Saved entries:
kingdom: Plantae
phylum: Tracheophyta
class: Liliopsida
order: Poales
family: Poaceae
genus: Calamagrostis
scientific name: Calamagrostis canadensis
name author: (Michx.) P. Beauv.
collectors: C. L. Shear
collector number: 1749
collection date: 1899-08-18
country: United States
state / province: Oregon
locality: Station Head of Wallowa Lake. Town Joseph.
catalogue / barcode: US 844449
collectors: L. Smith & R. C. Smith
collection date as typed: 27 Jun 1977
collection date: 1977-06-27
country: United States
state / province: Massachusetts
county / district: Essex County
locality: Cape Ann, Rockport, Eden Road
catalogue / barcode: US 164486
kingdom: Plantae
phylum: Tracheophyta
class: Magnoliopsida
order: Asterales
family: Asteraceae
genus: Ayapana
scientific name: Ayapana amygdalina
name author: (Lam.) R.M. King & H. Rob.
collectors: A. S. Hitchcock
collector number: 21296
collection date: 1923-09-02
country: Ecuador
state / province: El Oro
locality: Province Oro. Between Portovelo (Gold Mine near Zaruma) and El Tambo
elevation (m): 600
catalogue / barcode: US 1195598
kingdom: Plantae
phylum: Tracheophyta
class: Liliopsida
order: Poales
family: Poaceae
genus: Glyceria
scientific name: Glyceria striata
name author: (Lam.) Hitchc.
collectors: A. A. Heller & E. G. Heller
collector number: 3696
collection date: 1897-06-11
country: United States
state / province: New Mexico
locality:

=== Your objective ===
Copy the lines of the material from the one holding "collector number: 3696" through the end of the material, both included, but replace "country" with "nation" and change nothing else.

=== Answer ===
collector number: 3696
collection date: 1897-06-11
nation: United States
state / province: New Mexico
locality:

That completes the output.